INFORMATION:
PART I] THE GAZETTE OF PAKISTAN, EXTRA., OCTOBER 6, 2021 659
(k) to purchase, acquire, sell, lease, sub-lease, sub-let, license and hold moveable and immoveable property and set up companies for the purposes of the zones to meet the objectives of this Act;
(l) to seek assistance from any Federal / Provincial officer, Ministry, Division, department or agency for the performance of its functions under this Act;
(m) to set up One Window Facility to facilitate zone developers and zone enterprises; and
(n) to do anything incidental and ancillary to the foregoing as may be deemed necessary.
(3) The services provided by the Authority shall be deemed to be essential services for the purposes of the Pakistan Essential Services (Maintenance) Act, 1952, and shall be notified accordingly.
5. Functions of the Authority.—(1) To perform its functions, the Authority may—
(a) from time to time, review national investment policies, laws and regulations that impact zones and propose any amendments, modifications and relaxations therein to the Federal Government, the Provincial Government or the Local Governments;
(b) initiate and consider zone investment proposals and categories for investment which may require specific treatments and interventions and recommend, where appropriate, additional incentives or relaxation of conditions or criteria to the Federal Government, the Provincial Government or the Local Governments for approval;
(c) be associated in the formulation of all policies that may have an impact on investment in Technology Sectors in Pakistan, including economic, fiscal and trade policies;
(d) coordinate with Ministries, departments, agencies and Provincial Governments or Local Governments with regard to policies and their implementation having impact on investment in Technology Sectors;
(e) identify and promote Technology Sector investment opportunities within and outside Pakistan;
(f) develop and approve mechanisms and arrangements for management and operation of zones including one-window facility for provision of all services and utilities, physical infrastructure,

--

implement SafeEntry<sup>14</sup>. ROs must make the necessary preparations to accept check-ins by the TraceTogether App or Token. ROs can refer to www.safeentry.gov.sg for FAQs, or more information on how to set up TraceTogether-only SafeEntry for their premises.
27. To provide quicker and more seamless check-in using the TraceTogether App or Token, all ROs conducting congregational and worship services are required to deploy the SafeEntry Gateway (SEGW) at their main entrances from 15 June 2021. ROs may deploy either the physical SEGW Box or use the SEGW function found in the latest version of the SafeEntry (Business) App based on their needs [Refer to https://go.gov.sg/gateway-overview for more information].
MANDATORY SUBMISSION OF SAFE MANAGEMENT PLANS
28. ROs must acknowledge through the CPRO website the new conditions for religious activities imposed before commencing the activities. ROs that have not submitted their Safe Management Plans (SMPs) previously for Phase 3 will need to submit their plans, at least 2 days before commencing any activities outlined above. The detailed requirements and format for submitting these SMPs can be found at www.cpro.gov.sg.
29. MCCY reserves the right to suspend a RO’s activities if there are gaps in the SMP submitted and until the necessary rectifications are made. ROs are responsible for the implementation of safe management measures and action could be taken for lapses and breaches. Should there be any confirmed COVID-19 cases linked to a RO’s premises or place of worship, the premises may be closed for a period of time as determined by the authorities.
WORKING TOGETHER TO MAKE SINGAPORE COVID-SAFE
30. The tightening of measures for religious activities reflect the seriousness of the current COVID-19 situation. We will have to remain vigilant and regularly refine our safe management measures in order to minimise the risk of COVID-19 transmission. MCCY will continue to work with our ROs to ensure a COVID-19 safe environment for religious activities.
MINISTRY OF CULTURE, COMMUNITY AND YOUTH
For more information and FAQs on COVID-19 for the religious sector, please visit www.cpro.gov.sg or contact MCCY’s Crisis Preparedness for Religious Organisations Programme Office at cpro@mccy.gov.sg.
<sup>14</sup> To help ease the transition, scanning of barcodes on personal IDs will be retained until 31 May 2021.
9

BRIEF: In the data above, find the line that contains "(e) identify and" and the line that contains "(f) develop and". Repeat exactly those lines and every line between them, and only those.

RESULT FOR THIS TASK:
(e) identify and promote Technology Sector investment opportunities within and outside Pakistan;
(f) develop and approve mechanisms and arrangements for management and operation of zones including one-window facility for provision of all services and utilities, physical infrastructure,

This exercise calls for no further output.